'''

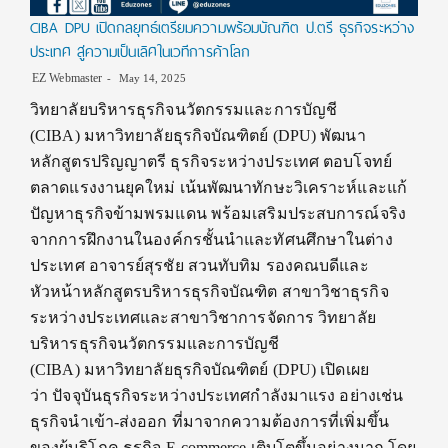
CIBA DPU เปิดกลยุทธ์เตรียมความพร้อมบัณฑิต ป.ตรี ธุรกิจระหว่าง
ประเทศ สู่ความเป็นเลิศในเวทีการค้าโลก
EZ Webmaster
May 14, 2025
วิทยาลัยบริหารธุรกิจนวัตกรรมและการบัญชี
(CIBA) มหาวิทยาลัยธุรกิจบัณฑิตย์ (DPU) พัฒนา
หลักสูตรปริญญาตรี ธุรกิจระหว่างประเทศ ตอบโจทย์
ตลาดแรงงานยุคใหม่ เน้นพัฒนาทักษะวิเคราะห์และแก้
ปัญหาธุรกิจข้ามพรมแดน พร้อมเสริมประสบการณ์จริง
จากการฝึกงานในองค์กรชั้นนำและทัศนศึกษาในต่าง
ประเทศ อาจารย์สุรชัย สวนทับทิม รองคณบดีและ
หัวหน้าหลักสูตรบริหารธุรกิจบัณฑิต สาขาวิชาธุรกิจ
ระหว่างประเทศและสาขาวิชาการจัดการ วิทยาลัย
บริหารธุรกิจนวัตกรรมและการบัญชี
(CIBA) มหาวิทยาลัยธุรกิจบัณฑิตย์ (DPU) เปิดเผย
ว่า ปัจจุบันธุรกิจระหว่างประเทศกําลังมาแรง อย่างเช่น
ธุรกิจนําเข้า-ส่งออก ที่มาจากความต้องการที่เพิ่มขึ้น
ของผู้บริโภค ธุรกิจ E-commerce เติบโตขึ้นอย่างมาก โดย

'''

## Task goal
How many lines of the entries contain the word "ตกรรมและการบ"? Only the number is wanted.

## Result of the task
2